Why not all Cauchy sequences in $\Bbb Q$ converge to values in $\Bbb Q$? I recently read about how to construct $\Bbb R$ from $\Bbb Q$ and Cauchy sequences in $\Bbb Q$. My book says that Cauchy sequences built in $\Bbb Q$ do not all have limits in $\Bbb Q$, and therefore by defining an equivalence relation on all sequences in $\Bbb Q$ by Cauchy criterion result in the set of real numbers, $\Bbb R$.
My question is: why do Cauchy sequences in $\Bbb Q$ do not all  have a limit in $\Bbb Q$?
 A: We know this because we have a bunch of examples of rational Cauchy sequences which can provably not converge to rational limits. 
Example.
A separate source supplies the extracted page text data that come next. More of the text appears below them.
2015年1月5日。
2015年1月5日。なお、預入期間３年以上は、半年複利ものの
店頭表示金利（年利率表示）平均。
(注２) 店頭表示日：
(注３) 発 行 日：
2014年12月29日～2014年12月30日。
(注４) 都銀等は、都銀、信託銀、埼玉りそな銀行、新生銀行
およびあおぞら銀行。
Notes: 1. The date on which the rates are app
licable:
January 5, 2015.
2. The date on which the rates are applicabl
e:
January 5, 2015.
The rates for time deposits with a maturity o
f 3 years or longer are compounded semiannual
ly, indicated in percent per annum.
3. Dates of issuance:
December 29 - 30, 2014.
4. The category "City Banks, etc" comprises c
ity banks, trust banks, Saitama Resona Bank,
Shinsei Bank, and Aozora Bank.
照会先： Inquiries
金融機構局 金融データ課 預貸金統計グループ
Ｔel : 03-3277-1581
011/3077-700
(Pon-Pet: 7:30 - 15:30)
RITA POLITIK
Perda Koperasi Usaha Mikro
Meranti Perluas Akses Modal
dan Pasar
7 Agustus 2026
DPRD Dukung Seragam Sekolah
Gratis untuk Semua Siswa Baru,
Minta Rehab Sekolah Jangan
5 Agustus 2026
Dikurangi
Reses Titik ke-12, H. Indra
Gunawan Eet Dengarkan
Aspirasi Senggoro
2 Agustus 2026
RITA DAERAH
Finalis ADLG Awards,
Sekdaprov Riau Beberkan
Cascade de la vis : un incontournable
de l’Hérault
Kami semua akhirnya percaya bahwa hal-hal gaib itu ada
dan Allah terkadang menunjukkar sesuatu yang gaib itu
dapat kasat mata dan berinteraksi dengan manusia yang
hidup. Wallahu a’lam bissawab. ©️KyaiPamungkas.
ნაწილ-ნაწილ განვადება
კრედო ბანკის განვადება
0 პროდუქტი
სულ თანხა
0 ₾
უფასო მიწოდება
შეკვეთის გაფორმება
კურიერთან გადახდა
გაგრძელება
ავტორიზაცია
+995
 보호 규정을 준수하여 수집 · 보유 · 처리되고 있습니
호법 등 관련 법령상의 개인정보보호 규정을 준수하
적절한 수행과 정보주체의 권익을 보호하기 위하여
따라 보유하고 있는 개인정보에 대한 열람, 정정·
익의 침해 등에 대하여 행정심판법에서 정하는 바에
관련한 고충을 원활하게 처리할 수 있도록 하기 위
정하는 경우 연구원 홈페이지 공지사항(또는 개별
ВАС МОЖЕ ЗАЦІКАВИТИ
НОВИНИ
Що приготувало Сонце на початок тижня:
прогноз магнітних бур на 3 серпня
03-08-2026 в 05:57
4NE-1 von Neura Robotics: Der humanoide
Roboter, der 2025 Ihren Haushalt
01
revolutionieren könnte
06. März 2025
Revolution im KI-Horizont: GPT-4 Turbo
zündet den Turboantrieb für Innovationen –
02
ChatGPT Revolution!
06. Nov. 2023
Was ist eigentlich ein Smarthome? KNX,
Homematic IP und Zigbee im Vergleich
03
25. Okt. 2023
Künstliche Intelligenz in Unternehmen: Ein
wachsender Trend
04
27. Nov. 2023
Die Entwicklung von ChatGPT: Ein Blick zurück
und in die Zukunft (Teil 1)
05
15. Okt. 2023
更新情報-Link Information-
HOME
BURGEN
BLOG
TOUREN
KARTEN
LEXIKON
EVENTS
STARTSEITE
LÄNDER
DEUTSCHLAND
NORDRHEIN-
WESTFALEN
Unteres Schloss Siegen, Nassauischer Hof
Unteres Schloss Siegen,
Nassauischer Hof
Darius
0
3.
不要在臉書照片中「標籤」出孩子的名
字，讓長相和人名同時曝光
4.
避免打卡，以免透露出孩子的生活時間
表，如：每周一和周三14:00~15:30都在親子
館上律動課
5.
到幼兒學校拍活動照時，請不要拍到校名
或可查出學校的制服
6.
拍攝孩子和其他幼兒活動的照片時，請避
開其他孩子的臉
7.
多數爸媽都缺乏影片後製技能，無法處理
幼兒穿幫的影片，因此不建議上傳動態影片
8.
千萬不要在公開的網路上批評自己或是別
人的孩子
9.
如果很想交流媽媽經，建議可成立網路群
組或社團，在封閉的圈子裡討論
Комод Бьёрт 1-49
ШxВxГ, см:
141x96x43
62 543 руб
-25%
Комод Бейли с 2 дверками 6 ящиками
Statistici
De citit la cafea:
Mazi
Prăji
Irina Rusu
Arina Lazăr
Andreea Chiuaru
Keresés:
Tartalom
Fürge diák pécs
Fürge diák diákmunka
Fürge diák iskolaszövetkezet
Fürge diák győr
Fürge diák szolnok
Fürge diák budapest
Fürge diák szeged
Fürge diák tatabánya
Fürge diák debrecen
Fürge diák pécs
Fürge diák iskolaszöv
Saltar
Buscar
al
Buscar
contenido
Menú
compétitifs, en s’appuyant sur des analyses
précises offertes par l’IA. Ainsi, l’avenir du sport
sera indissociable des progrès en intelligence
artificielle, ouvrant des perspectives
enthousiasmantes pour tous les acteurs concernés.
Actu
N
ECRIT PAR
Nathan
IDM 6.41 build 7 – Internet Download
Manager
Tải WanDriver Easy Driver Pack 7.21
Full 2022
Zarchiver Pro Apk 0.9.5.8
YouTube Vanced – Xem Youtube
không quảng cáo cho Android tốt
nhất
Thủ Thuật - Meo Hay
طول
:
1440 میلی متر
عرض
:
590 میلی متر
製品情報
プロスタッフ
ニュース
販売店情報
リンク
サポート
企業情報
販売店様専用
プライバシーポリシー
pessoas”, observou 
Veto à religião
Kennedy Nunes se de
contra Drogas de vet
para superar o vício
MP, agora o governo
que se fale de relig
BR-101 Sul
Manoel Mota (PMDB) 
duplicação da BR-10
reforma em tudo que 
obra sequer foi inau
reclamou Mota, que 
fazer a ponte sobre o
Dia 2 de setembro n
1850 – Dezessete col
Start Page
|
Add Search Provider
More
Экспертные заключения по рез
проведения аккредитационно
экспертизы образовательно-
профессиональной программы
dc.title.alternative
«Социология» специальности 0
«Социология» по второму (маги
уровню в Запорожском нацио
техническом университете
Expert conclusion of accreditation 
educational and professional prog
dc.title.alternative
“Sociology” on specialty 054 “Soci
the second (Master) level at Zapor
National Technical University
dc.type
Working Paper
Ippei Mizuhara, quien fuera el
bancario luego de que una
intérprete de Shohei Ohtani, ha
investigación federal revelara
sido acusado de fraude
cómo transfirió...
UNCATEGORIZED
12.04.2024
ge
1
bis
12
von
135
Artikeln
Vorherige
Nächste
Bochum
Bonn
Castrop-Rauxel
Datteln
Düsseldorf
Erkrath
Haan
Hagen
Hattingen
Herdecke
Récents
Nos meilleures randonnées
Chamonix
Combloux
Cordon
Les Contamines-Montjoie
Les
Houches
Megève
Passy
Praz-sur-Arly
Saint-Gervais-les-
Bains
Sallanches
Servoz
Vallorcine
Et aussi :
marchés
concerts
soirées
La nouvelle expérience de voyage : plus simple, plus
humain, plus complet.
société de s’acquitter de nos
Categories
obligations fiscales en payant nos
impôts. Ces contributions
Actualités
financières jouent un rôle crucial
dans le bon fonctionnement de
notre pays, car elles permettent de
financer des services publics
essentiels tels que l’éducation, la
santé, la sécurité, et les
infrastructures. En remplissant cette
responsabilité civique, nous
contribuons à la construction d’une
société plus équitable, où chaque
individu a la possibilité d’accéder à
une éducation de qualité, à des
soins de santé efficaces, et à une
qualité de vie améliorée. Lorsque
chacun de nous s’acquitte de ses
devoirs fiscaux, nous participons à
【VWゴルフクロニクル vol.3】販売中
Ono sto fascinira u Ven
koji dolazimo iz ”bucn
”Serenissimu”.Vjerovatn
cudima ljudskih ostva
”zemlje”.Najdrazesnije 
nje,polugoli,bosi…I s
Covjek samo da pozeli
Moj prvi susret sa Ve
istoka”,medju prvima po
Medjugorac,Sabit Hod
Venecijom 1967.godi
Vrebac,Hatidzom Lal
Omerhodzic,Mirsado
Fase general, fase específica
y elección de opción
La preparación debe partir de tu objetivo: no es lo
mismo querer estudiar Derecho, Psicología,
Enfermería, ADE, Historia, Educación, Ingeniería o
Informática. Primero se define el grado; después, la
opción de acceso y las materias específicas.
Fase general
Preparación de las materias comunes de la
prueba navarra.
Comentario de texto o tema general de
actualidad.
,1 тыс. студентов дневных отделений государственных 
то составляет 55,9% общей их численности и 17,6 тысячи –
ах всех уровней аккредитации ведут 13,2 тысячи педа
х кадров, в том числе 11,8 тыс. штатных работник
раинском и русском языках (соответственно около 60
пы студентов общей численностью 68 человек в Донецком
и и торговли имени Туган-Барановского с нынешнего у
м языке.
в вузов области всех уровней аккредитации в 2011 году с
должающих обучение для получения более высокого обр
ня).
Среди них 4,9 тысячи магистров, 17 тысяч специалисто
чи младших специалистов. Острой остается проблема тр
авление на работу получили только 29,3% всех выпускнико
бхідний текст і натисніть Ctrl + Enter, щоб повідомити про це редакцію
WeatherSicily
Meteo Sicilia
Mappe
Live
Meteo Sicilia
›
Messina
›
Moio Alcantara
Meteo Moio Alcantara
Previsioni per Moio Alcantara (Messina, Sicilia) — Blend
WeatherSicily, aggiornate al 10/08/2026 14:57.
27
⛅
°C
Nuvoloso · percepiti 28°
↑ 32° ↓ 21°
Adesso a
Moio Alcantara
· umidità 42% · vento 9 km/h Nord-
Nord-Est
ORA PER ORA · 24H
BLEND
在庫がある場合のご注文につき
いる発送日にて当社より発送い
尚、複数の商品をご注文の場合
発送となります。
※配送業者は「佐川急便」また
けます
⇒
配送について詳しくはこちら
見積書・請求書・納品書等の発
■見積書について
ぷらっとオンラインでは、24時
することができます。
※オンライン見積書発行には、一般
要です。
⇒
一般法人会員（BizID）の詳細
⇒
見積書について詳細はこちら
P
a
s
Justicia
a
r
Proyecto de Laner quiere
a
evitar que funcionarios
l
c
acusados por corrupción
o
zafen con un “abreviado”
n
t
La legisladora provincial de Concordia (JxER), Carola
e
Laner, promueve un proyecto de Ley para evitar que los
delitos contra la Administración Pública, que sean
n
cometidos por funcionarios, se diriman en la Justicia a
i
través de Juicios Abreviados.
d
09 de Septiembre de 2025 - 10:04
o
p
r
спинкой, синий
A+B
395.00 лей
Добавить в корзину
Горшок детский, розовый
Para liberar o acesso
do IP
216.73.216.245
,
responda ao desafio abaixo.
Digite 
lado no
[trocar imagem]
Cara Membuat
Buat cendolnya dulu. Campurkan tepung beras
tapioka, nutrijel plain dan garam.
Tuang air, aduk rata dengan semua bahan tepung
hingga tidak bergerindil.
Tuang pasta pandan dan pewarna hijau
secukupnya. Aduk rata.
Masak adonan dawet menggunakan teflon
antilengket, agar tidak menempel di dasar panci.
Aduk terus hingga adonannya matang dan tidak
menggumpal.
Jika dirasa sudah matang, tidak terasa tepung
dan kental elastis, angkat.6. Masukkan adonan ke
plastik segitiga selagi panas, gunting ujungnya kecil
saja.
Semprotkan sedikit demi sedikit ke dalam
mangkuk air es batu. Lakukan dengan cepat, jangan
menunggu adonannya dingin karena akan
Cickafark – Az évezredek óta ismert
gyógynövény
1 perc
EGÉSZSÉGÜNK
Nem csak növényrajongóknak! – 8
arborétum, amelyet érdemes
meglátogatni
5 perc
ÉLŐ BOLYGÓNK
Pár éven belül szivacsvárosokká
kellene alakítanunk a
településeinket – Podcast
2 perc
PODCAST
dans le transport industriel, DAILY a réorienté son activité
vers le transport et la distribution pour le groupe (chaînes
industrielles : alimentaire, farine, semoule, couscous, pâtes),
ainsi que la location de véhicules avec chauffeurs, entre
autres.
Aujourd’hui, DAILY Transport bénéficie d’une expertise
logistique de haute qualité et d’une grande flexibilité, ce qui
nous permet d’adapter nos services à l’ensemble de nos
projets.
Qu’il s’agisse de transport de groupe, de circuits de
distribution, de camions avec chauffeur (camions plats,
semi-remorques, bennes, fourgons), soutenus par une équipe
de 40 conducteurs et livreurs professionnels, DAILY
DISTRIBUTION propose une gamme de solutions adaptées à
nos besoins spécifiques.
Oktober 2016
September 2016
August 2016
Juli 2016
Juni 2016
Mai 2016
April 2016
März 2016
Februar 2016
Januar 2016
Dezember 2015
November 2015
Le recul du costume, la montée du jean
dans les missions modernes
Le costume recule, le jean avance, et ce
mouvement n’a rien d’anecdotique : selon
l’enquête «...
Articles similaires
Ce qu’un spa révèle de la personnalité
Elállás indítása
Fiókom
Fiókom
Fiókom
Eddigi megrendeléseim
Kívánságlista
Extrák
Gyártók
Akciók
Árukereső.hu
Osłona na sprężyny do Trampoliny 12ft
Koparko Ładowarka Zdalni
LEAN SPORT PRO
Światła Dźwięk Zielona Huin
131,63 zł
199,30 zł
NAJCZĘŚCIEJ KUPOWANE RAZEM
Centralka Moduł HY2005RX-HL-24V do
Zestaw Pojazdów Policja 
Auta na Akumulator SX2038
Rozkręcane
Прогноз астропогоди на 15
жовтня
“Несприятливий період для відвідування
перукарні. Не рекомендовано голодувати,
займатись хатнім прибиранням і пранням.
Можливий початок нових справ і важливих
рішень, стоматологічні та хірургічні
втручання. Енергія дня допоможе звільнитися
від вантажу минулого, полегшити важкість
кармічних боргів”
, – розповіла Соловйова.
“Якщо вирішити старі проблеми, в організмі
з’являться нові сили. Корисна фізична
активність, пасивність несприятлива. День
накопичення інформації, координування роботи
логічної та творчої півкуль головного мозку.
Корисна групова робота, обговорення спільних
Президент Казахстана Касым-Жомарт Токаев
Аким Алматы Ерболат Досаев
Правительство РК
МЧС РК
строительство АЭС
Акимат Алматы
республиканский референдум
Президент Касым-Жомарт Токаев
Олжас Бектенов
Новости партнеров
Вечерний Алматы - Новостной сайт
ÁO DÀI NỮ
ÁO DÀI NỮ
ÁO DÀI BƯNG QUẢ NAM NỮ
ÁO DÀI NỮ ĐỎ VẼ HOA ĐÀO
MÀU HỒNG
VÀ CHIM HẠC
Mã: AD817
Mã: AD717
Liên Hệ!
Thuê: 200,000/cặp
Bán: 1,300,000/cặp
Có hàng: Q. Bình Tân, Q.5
The proof that there is no rational number $r\in\Bbb Q$ with $r^2=2$ is well know. This is often quoted as "the square root of $2$ is not rational". 
However, we can find a Cauchy sequence $(r_n)$ of rational numbers so that $r_n^2$ converges to $2$. What should the limit of this sequence be? It can certainly be no rational number. So you have the following options:


*

*Not every Cauchy sequence converges.

*It converges, but the limit is not rational.


The first option is disliked because we want to deal with complete spaces.
A: Take any real number, written as a decimal.  For example, $\sqrt{2}$.  The following is a Cauchy sequence:
$$1\\1.4\\1.41\\1.414\\1.4142\\1.41421 $$
So this is a Cauchy sequence that approaches $\sqrt{2}$.
A: The rationals are countable amd the reals are not.
A: Another reason ids that rational numbers have an eventually periodic decimal representation, and this number, for instance:
$$x=0.101001000100001000001\dots$$
has a decimal representation which is never periodic – by construction.
A: Consider the sequence
$$\begin{aligned}
a_0 &= 1\\
a_{n+1} &= \frac12\left(a_n+\frac{2}{a_n}\right)
\end{aligned}$$
This sequence can be shown to be a Cauchy sequence. However its limit, if it exists, must fulfil the condition
$$a = \frac12\left(a+\frac{2}{a}\right)$$
which is equivalent to
$$a^2=2$$
But there is no rational number whose square is $2$.
A: Expanding a bit on Winter's argument, we do the following:-

*

*For each $n \in \mathbb{N}$, choose (why we can do so?) $m_n \in \mathbb{N}$ such that

$$
\frac{m_n^2}{n^2} < 2 < \frac{(m_n^2 +2m_n + 1)}{n^2} = \frac{(m_n + 1)^2}{n^2}
$$


*Let $r_n := \frac{m_n}{n}$ be a defined sequence in $\mathbb{Q}$.


*Show that $(r_n)_{n=1}^{\infty}$ is a Cauchy sequence in $\mathbb{Q}$.


*Show that $r_n^2$ converges to $2$.


*Show that the limit of the sequence $(r_n)_{n=1}^{\infty}$ is not a rational number (why?, see Example in Winter's answer).
Conclusion: We obtain a Cauchy sequence in $\mathbb{Q}$ (namely, $(r_n)_{n=1}^{\infty}$) which is not convergent in $\mathbb{Q}$.